- _WORK TO COMPLETE_
All lines in the material containing the word "this" need to be copied.

PROVIDED INFORMATION START

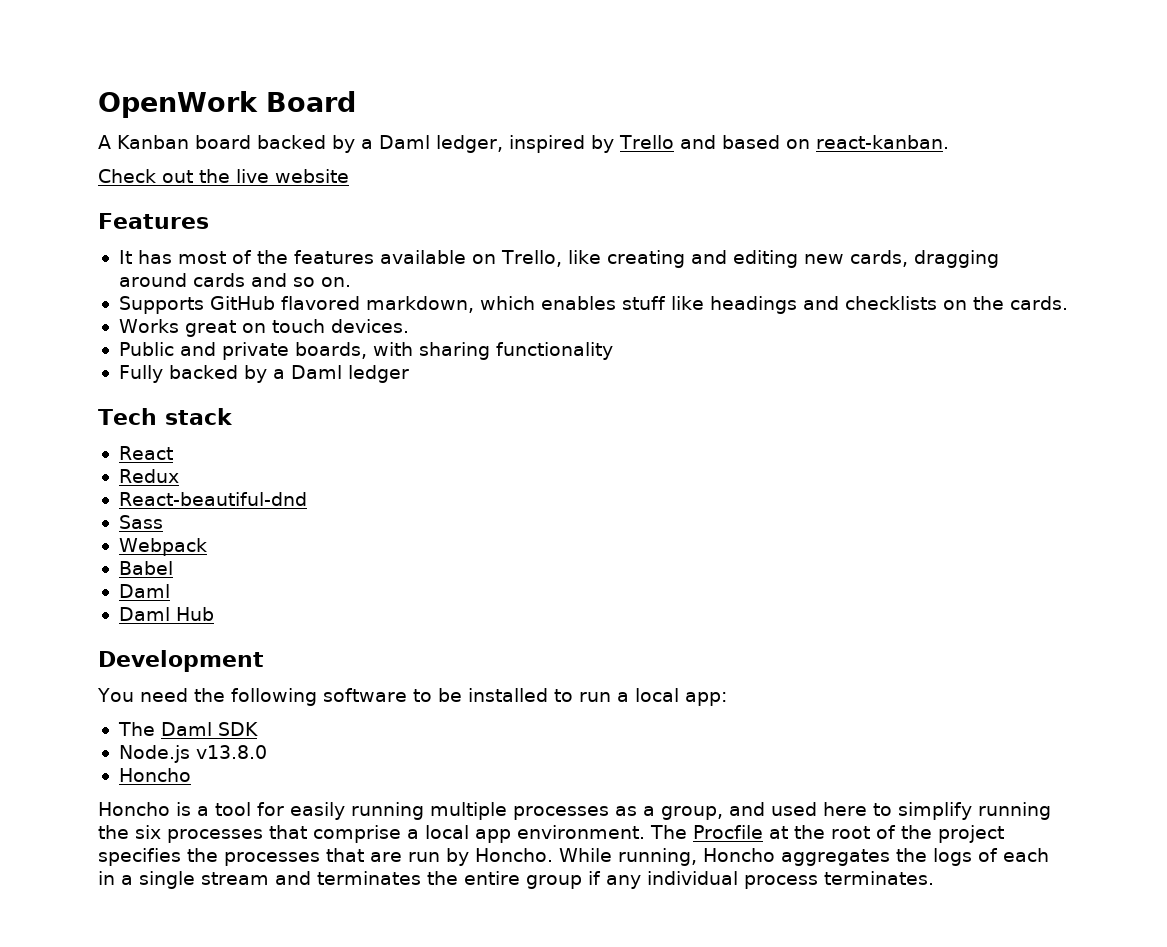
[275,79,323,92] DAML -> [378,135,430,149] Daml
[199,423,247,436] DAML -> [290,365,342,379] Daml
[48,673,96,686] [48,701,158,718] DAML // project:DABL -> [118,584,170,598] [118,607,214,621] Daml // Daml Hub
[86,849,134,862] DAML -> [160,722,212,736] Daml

PROVIDED INFORMATION END
PROVIDED INFORMATION START

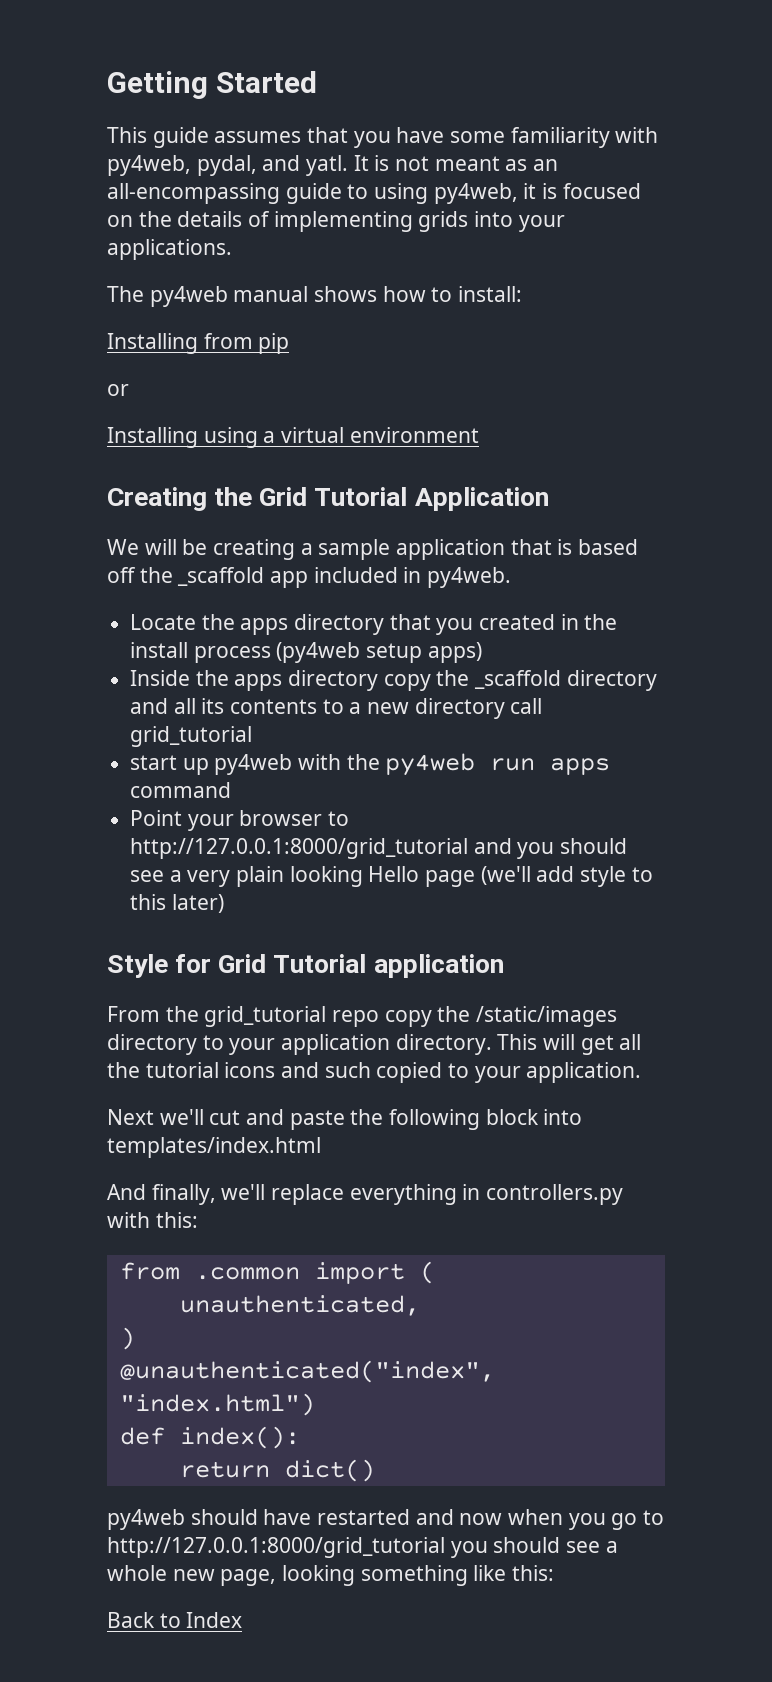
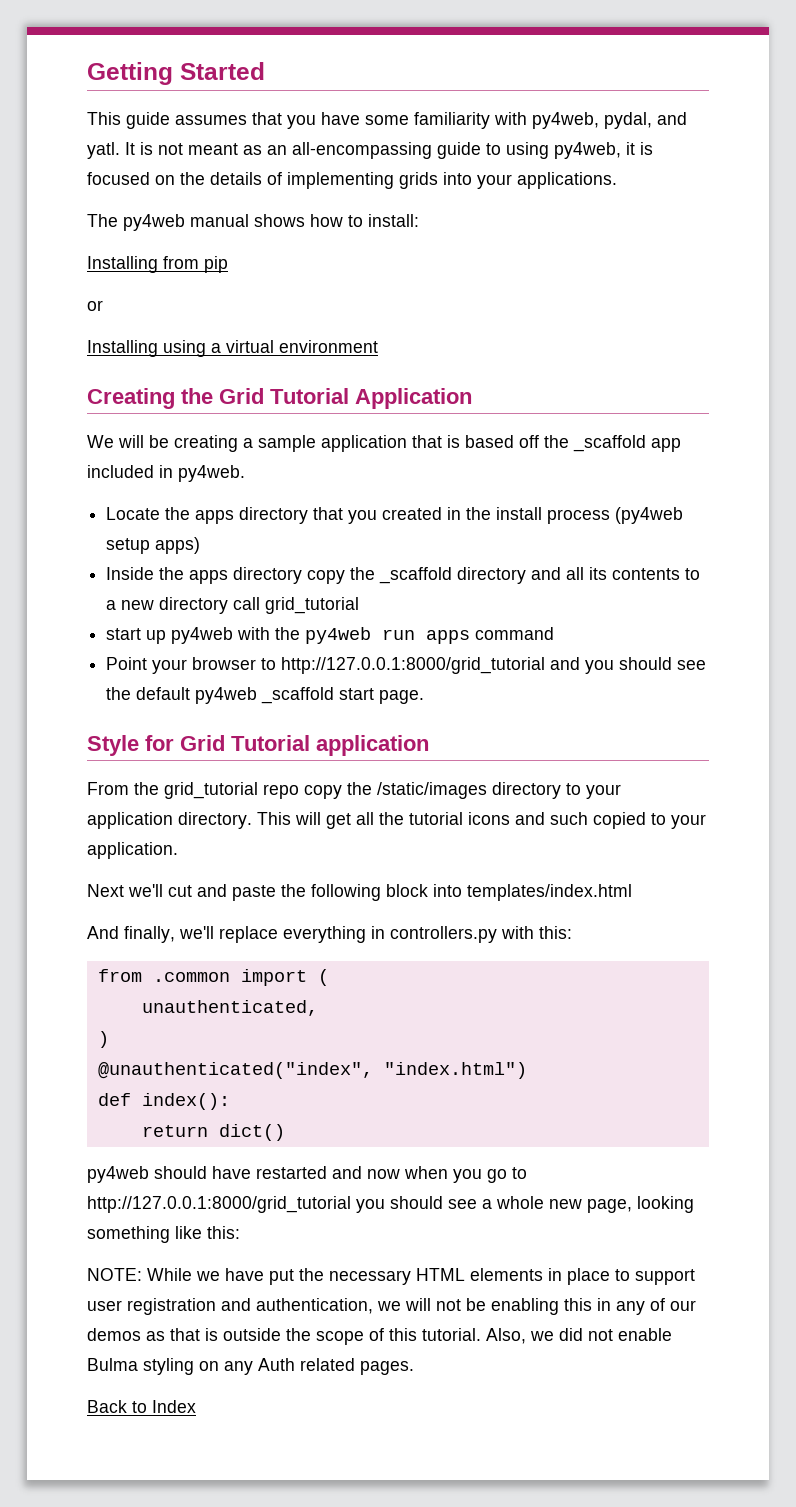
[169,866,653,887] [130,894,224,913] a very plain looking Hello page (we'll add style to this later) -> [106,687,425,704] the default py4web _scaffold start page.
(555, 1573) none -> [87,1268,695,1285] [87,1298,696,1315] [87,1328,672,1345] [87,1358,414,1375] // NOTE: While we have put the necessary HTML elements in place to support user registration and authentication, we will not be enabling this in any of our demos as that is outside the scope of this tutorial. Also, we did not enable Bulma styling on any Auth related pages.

PROVIDED INFORMATION END

- _RESPONSE BELOW_
[169,866,653,887] [130,894,224,913] a very plain looking Hello page (we'll add style to this later) -> [106,687,425,704] the default py4web _scaffold start page.
(555, 1573) none -> [87,1268,695,1285] [87,1298,696,1315] [87,1328,672,1345] [87,1358,414,1375] // NOTE: While we have put the necessary HTML elements in place to support user registration and authentication, we will not be enabling this in any of our demos as that is outside the scope of this tutorial. Also, we did not enable Bulma styling on any Auth related pages.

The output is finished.